- **Listed records**
== Segment start ==

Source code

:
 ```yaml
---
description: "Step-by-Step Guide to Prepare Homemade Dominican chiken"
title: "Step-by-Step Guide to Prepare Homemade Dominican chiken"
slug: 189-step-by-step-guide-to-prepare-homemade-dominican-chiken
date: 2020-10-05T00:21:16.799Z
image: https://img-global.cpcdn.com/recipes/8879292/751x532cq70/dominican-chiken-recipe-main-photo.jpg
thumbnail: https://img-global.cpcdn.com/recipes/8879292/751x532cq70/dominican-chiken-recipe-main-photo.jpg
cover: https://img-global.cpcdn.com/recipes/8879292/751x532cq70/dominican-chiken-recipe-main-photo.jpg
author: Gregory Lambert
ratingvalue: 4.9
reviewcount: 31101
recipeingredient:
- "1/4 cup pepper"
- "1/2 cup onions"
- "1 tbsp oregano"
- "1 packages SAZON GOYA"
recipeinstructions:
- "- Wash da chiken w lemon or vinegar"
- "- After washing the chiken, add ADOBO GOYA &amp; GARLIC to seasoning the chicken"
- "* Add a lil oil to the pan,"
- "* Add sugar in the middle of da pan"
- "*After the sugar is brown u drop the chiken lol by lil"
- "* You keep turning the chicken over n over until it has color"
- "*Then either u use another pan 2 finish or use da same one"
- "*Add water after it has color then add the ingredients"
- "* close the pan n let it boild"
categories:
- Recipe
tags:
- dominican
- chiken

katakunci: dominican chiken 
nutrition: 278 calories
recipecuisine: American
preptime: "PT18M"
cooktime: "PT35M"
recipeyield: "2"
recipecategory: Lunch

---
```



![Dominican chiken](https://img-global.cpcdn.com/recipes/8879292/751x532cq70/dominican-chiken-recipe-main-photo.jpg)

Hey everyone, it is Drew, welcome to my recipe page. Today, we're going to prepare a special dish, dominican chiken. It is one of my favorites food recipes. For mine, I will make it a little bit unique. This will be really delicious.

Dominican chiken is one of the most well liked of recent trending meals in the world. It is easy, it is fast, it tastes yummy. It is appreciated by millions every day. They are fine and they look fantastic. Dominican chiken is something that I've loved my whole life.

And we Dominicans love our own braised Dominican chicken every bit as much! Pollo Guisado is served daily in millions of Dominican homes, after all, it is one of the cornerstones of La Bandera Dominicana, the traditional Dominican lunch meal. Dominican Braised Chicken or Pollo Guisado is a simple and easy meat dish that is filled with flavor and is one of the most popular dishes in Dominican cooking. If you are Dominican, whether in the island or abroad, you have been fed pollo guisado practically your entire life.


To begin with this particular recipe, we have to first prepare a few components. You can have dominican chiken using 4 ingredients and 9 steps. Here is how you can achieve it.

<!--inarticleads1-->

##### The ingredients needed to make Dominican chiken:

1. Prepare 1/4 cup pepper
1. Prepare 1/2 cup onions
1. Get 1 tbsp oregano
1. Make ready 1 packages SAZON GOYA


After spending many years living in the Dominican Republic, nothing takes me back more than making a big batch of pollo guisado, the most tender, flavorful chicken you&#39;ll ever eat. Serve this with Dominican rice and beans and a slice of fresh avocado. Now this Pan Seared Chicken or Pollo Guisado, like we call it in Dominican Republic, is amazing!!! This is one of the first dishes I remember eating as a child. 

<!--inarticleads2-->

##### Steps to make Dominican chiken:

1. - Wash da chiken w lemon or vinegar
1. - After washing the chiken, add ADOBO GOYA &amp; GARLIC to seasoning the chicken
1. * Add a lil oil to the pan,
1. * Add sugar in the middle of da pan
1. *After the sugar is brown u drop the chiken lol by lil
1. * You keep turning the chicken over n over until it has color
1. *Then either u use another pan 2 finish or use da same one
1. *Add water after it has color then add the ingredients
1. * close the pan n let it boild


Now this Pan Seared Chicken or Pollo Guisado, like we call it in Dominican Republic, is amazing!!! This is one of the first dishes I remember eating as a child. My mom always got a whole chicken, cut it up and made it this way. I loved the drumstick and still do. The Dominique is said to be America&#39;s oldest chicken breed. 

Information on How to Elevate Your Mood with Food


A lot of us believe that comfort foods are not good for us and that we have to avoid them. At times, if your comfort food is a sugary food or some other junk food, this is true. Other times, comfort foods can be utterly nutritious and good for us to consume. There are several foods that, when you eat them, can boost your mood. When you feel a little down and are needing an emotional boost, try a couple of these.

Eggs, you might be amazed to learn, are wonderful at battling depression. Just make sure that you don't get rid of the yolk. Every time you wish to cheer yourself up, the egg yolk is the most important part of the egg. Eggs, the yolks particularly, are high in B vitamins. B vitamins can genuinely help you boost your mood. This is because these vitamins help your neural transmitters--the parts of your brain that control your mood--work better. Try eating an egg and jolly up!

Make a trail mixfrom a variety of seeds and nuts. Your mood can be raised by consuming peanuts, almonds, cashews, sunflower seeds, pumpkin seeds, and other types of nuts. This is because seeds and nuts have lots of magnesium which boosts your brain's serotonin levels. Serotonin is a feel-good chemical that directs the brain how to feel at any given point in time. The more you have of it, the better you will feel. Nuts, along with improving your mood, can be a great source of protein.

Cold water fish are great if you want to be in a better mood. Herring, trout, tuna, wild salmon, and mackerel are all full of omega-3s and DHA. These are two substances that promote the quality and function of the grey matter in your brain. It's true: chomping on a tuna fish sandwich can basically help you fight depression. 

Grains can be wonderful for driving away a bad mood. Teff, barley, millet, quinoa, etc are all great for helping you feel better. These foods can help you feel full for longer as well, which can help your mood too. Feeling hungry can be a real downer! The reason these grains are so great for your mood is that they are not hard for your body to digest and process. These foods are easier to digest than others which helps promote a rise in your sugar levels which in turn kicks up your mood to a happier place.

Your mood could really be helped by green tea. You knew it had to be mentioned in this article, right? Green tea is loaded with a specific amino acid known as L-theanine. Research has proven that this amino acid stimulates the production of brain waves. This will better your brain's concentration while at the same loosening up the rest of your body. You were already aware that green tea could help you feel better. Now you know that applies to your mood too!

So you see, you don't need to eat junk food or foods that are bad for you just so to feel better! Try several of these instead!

== Segment end ==
== Segment start ==

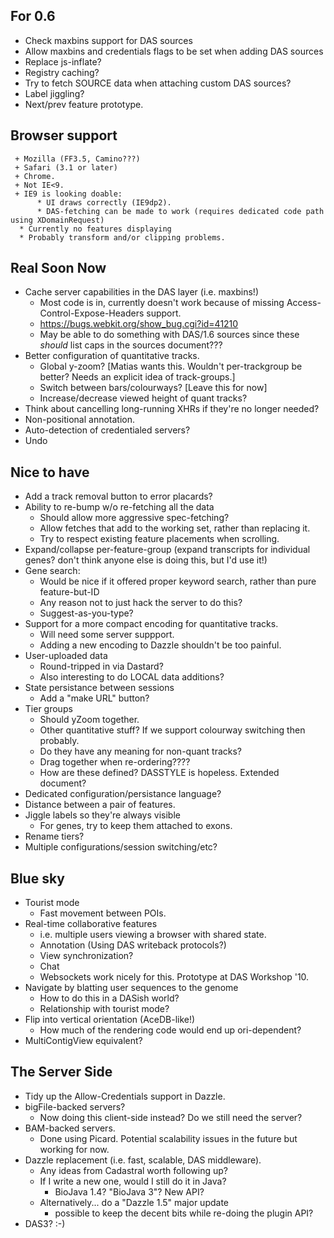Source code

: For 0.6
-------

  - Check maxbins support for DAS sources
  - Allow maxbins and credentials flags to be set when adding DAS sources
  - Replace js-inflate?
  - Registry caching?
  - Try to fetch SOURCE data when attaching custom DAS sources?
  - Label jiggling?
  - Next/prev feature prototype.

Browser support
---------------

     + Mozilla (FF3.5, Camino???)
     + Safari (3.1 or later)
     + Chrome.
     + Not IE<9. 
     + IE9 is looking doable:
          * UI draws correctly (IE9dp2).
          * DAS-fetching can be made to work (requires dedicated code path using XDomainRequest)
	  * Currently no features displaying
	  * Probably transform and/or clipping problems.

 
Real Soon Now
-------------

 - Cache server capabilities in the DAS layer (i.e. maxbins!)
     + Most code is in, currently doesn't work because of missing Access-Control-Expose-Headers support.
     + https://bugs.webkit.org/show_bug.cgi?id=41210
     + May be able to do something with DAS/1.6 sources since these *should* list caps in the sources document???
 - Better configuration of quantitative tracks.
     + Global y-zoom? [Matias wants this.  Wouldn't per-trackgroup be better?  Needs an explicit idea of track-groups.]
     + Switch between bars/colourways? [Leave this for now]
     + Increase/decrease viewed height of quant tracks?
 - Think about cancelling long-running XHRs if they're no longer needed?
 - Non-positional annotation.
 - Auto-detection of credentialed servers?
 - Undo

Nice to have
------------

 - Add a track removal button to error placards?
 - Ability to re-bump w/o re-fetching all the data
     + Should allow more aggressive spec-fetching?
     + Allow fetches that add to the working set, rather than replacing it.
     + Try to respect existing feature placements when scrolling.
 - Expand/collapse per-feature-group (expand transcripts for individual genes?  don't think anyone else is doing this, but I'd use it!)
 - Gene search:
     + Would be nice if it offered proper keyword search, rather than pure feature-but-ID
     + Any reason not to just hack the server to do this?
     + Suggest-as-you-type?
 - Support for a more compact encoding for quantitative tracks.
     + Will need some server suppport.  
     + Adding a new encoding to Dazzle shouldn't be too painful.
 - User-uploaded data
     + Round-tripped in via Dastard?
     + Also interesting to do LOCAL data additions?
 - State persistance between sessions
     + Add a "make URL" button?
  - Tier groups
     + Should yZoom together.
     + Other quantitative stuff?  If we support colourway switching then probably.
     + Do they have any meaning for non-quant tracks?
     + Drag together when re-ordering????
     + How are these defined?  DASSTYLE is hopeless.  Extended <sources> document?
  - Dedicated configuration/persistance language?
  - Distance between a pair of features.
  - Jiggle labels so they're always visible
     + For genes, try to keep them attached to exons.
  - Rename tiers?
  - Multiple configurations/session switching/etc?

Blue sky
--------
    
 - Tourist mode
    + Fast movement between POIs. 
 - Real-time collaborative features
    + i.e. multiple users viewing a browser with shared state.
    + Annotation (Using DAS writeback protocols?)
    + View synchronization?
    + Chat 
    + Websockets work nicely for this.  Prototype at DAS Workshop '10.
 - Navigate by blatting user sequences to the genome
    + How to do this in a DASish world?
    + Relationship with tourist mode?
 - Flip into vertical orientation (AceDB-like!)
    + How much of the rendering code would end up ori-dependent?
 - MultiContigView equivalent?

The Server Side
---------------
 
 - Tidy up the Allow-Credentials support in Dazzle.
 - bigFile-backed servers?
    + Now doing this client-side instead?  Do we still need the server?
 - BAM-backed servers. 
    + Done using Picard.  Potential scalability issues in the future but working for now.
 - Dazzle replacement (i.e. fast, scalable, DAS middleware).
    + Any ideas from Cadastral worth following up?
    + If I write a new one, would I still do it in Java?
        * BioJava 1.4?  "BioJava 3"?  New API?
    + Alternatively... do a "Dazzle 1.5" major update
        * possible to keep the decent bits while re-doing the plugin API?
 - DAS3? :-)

== Segment end ==

- **Problem requirements**
What is needed is an exact copy of the lines above, from the one containing "idea of track-groups.]" through the one containing "together when re-ordering????", with nothing added.

- **Task output**
     + Global y-zoom? [Matias wants this.  Wouldn't per-trackgroup be better?  Needs an explicit idea of track-groups.]
     + Switch between bars/colourways? [Leave this for now]
     + Increase/decrease viewed height of quant tracks?
 - Think about cancelling long-running XHRs if they're no longer needed?
 - Non-positional annotation.
 - Auto-detection of credentialed servers?
 - Undo

Nice to have
------------

 - Add a track removal button to error placards?
 - Ability to re-bump w/o re-fetching all the data
     + Should allow more aggressive spec-fetching?
     + Allow fetches that add to the working set, rather than replacing it.
     + Try to respect existing feature placements when scrolling.
 - Expand/collapse per-feature-group (expand transcripts for individual genes?  don't think anyone else is doing this, but I'd use it!)
 - Gene search:
     + Would be nice if it offered proper keyword search, rather than pure feature-but-ID
     + Any reason not to just hack the server to do this?
     + Suggest-as-you-type?
 - Support for a more compact encoding for quantitative tracks.
     + Will need some server suppport.  
     + Adding a new encoding to Dazzle shouldn't be too painful.
 - User-uploaded data
     + Round-tripped in via Dastard?
     + Also interesting to do LOCAL data additions?
 - State persistance between sessions
     + Add a "make URL" button?
  - Tier groups
     + Should yZoom together.
     + Other quantitative stuff?  If we support colourway switching then probably.
     + Do they have any meaning for non-quant tracks?
     + Drag together when re-ordering????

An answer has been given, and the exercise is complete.